• **What you are asked to do**: Using the entries that follow, write out the line containing "Breast MRI (dynamic contrast-enhanced), one axial slice; slice", the line containing "- lung tumour", and every line between them, exactly and nothing else.

-- Data listing follows --

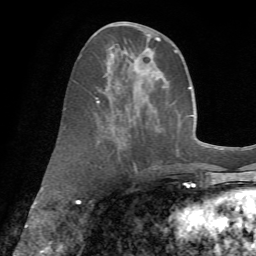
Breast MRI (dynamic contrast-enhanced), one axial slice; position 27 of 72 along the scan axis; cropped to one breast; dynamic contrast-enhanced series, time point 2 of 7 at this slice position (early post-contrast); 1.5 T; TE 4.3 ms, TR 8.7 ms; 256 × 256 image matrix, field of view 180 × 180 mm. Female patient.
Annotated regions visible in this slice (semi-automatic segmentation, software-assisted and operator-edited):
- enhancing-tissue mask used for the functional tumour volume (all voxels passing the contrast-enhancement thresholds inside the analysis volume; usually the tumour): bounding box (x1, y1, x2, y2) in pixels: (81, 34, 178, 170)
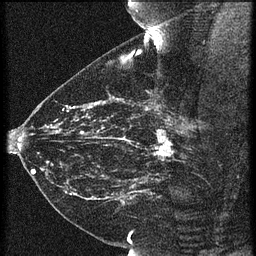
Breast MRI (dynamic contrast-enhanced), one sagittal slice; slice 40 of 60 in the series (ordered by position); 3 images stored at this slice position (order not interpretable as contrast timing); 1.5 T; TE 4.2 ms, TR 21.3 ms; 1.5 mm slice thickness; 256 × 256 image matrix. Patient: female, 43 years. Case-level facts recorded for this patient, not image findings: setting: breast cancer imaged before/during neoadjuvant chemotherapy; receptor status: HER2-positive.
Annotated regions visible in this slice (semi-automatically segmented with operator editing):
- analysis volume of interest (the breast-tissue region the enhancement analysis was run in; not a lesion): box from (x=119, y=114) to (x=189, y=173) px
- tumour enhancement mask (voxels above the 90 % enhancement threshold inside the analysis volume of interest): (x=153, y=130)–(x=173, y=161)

-- Data listing concluded --
-- Data listing follows --

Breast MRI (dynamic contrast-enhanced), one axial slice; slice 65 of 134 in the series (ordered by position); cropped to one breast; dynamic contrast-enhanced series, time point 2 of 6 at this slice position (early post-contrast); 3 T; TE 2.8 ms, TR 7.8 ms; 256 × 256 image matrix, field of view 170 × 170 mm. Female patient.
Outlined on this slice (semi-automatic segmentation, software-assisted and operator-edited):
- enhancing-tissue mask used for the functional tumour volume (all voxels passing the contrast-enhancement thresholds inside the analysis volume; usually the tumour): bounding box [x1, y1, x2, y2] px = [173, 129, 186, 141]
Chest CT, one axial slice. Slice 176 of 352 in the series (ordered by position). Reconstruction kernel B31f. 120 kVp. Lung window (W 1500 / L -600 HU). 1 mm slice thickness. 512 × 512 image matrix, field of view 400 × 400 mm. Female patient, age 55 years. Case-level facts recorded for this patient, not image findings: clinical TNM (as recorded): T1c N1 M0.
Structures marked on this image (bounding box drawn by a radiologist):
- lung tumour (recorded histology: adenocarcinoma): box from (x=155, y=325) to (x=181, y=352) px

-- Data listing concluded --
-- Data listing follows --

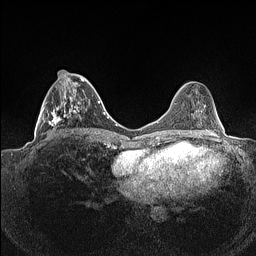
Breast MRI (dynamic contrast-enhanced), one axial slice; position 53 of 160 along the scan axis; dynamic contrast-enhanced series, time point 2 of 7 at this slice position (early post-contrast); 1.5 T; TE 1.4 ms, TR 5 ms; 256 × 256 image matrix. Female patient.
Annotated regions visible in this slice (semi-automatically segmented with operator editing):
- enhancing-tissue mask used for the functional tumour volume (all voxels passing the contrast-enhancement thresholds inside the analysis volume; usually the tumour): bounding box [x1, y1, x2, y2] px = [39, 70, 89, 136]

-- Data listing concluded --

• **Finished exercise**:
Breast MRI (dynamic contrast-enhanced), one axial slice; slice 65 of 134 in the series (ordered by position); cropped to one breast; dynamic contrast-enhanced series, time point 2 of 6 at this slice position (early post-contrast); 3 T; TE 2.8 ms, TR 7.8 ms; 256 × 256 image matrix, field of view 170 × 170 mm. Female patient.
Outlined on this slice (semi-automatic segmentation, software-assisted and operator-edited):
- enhancing-tissue mask used for the functional tumour volume (all voxels passing the contrast-enhancement thresholds inside the analysis volume; usually the tumour): bounding box [x1, y1, x2, y2] px = [173, 129, 186, 141]
Chest CT, one axial slice. Slice 176 of 352 in the series (ordered by position). Reconstruction kernel B31f. 120 kVp. Lung window (W 1500 / L -600 HU). 1 mm slice thickness. 512 × 512 image matrix, field of view 400 × 400 mm. Female patient, age 55 years. Case-level facts recorded for this patient, not image findings: clinical TNM (as recorded): T1c N1 M0.
Structures marked on this image (bounding box drawn by a radiologist):
- lung tumour (recorded histology: adenocarcinoma): box from (x=155, y=325) to (x=181, y=352) px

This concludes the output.